##### Data for the task #####

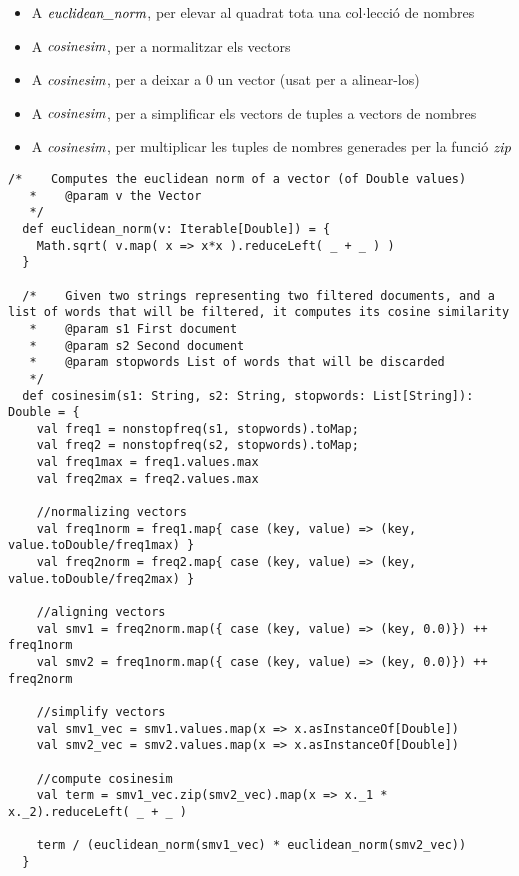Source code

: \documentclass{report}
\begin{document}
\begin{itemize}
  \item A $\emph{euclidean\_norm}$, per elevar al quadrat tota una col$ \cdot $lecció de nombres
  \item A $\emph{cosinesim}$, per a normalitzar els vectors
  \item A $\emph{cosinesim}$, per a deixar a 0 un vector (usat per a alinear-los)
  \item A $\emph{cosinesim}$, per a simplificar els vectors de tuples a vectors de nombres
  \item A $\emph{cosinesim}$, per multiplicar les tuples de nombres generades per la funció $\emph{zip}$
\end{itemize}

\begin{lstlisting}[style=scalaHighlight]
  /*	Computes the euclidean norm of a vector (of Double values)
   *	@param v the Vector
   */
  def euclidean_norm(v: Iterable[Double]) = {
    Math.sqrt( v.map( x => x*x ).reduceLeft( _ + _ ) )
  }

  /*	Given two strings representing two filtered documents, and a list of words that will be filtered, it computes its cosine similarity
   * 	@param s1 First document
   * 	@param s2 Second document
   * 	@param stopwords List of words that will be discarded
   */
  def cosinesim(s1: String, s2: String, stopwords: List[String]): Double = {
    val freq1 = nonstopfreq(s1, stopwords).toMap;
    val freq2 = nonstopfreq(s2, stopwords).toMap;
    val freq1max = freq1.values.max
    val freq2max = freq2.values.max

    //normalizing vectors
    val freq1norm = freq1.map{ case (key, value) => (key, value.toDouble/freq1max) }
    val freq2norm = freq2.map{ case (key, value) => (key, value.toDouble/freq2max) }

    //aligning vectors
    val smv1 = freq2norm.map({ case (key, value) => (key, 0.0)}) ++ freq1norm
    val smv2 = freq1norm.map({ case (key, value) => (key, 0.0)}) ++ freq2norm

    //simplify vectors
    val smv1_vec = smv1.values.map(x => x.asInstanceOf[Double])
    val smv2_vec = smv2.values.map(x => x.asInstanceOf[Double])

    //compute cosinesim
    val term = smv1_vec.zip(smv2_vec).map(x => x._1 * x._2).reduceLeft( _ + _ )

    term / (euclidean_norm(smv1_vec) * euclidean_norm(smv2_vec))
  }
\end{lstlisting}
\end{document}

#####
##### Data for the task #####

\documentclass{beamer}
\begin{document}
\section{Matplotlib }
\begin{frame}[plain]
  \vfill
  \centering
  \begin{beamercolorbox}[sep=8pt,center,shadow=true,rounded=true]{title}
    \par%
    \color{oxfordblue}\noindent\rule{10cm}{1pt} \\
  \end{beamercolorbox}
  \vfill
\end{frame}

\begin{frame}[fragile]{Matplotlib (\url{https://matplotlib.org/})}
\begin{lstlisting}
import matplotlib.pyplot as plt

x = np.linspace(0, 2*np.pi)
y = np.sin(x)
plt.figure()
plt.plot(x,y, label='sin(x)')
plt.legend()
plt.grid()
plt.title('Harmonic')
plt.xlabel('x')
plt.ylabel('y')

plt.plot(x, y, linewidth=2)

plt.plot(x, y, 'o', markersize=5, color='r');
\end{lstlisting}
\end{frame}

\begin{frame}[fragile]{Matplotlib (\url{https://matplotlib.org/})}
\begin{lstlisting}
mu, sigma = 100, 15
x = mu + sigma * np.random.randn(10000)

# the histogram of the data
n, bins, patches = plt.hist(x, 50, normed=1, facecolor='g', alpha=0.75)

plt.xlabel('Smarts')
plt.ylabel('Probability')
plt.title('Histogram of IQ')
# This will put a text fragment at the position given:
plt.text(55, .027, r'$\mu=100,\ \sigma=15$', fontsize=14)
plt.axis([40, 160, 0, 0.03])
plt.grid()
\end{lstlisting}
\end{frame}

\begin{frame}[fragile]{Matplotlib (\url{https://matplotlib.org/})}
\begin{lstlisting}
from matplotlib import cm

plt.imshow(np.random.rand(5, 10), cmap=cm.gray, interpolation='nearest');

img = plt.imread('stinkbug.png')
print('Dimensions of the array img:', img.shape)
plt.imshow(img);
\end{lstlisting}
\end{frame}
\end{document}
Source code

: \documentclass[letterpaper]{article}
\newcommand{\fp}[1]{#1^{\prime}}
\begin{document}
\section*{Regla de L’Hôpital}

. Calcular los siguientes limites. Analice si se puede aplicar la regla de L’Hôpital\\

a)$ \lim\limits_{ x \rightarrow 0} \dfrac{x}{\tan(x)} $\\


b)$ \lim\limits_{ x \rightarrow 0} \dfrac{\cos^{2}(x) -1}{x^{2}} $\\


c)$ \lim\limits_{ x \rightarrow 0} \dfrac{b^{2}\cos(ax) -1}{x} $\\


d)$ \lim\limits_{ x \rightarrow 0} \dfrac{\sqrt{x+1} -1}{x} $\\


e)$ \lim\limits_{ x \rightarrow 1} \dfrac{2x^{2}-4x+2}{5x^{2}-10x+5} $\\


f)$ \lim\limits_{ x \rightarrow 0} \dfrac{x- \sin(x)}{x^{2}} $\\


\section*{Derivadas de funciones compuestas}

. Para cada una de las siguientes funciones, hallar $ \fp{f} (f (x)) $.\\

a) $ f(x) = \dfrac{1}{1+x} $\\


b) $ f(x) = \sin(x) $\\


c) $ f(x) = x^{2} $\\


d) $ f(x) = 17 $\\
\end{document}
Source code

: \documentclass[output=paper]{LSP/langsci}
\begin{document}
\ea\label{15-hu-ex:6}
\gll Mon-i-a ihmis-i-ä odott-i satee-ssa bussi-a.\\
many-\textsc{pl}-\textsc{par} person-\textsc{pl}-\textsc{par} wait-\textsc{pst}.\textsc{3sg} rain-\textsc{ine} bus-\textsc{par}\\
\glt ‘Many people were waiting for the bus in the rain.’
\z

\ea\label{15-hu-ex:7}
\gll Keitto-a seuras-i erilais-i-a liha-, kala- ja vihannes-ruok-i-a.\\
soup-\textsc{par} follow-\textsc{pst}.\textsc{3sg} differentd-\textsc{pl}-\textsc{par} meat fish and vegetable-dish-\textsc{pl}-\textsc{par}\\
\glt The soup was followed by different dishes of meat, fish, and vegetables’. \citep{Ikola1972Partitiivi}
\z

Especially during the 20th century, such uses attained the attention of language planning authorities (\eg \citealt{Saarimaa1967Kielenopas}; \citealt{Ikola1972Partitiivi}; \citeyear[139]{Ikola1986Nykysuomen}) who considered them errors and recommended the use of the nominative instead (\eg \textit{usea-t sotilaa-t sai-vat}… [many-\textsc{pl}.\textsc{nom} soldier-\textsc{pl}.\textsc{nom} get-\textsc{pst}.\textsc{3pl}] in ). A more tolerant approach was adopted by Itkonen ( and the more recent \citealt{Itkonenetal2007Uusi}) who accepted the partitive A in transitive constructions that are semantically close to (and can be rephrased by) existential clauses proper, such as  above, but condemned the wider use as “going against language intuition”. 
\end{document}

#####
##### Data for the task #####

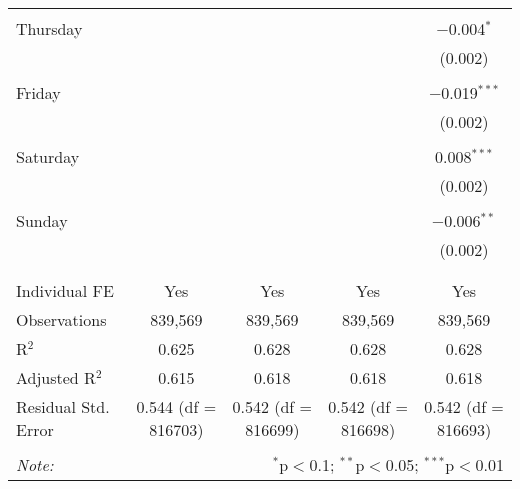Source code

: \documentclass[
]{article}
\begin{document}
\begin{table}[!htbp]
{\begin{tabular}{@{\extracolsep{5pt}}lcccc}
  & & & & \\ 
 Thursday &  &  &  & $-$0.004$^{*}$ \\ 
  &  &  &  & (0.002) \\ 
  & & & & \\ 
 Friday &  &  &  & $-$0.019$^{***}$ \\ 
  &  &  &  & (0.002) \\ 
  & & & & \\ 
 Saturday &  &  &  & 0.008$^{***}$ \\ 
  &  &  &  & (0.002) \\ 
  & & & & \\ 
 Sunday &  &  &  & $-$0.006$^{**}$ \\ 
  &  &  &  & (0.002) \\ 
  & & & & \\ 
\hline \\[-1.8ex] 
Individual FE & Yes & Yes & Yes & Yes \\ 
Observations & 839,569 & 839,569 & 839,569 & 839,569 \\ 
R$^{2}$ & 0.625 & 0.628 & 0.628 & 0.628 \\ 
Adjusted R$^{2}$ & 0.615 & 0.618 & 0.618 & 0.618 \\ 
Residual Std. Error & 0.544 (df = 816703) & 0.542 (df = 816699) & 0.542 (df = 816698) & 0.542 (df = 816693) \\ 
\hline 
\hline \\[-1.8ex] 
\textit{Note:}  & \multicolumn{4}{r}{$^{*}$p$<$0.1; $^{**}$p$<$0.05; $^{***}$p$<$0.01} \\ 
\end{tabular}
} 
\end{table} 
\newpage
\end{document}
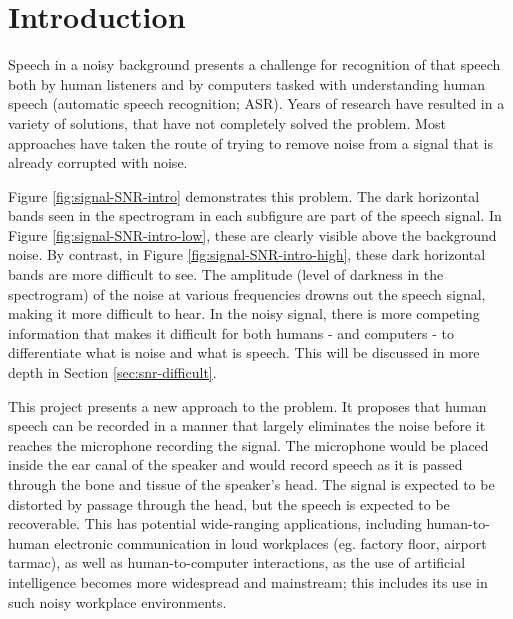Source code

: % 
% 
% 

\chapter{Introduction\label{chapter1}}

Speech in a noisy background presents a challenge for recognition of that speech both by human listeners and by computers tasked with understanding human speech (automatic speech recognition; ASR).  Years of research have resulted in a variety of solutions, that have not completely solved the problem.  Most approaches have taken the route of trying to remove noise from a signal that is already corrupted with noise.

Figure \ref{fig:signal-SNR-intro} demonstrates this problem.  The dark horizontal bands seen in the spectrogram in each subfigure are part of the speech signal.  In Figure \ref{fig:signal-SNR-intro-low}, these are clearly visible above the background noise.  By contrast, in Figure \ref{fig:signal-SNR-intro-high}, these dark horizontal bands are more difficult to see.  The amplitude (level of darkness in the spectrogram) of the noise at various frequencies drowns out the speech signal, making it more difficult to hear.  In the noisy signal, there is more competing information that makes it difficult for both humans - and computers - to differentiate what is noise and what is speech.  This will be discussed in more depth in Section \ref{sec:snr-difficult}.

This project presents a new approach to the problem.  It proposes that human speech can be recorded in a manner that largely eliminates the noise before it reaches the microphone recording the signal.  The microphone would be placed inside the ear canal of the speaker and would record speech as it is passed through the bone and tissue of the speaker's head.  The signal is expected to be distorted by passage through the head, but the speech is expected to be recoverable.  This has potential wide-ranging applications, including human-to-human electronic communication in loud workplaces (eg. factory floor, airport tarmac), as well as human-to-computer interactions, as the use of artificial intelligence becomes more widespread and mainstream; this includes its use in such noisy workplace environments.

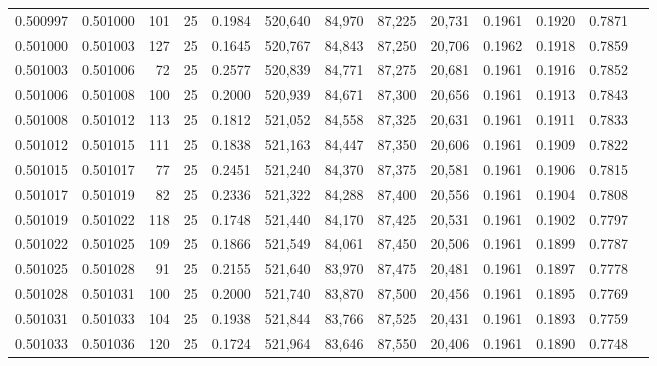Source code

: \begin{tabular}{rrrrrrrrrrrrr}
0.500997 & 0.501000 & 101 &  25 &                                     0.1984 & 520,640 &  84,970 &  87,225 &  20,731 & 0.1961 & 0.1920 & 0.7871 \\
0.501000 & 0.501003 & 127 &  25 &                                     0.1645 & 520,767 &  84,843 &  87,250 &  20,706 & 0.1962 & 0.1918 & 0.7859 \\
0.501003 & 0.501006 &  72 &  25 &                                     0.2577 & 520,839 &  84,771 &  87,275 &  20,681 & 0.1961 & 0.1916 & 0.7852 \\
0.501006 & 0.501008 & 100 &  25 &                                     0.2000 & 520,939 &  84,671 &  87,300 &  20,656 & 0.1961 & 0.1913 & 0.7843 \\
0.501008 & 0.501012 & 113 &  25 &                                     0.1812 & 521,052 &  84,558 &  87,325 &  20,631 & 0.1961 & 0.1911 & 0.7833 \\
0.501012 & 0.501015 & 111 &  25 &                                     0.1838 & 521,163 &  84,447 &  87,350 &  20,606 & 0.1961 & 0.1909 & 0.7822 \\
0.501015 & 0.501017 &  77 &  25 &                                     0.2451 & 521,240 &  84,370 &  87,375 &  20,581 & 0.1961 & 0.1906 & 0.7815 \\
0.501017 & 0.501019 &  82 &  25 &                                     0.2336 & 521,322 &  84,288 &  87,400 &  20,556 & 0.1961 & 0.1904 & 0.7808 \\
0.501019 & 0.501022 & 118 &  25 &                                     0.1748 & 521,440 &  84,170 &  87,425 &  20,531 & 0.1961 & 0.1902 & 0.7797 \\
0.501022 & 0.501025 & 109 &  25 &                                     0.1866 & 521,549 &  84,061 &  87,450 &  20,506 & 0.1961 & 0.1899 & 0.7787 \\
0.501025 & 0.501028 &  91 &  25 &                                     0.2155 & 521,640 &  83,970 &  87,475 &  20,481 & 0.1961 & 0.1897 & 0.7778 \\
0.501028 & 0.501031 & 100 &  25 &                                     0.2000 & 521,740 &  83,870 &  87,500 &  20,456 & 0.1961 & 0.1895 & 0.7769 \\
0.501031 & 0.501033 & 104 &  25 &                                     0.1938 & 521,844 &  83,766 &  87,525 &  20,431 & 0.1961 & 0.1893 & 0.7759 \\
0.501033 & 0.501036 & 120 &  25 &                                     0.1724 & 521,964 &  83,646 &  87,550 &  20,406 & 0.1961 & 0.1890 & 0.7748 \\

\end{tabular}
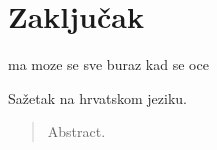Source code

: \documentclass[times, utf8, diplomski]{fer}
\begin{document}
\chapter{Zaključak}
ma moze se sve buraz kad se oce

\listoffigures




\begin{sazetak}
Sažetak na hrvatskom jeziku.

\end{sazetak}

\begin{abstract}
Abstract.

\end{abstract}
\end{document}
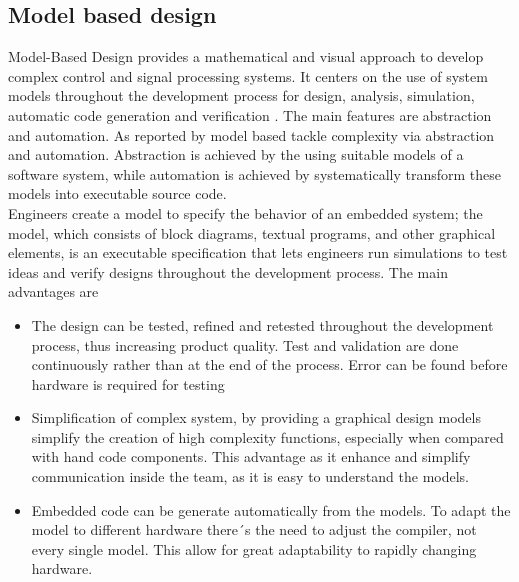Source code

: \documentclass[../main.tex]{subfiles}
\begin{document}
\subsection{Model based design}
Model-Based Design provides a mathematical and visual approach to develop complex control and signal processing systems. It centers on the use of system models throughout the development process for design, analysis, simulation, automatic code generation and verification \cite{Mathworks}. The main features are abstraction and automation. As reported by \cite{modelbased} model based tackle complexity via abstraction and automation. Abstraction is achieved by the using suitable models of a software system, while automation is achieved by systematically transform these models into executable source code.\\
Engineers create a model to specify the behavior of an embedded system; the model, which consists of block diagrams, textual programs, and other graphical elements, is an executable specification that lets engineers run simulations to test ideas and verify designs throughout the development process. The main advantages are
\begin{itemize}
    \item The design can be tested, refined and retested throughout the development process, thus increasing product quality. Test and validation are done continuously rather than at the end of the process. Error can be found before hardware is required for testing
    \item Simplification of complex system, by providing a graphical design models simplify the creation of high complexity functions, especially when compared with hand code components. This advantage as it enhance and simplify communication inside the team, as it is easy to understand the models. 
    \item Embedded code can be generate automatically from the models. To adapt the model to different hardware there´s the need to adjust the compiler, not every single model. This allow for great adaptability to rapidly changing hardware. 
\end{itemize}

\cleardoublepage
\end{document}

#####

Assignment = Could you write out, exactly as they stand, only the lines above that begin at the line with "per multiplicar les" and stop after the line with "stopwords: List[String]): Double"?

Written reply =
  \item A $\emph{cosinesim}$, per multiplicar les tuples de nombres generades per la funció $\emph{zip}$
\end{itemize}

\begin{lstlisting}[style=scalaHighlight]
  /*	Computes the euclidean norm of a vector (of Double values)
   *	@param v the Vector
   */
  def euclidean_norm(v: Iterable[Double]) = {
    Math.sqrt( v.map( x => x*x ).reduceLeft( _ + _ ) )
  }

  /*	Given two strings representing two filtered documents, and a list of words that will be filtered, it computes its cosine similarity
   * 	@param s1 First document
   * 	@param s2 Second document
   * 	@param stopwords List of words that will be discarded
   */
  def cosinesim(s1: String, s2: String, stopwords: List[String]): Double = {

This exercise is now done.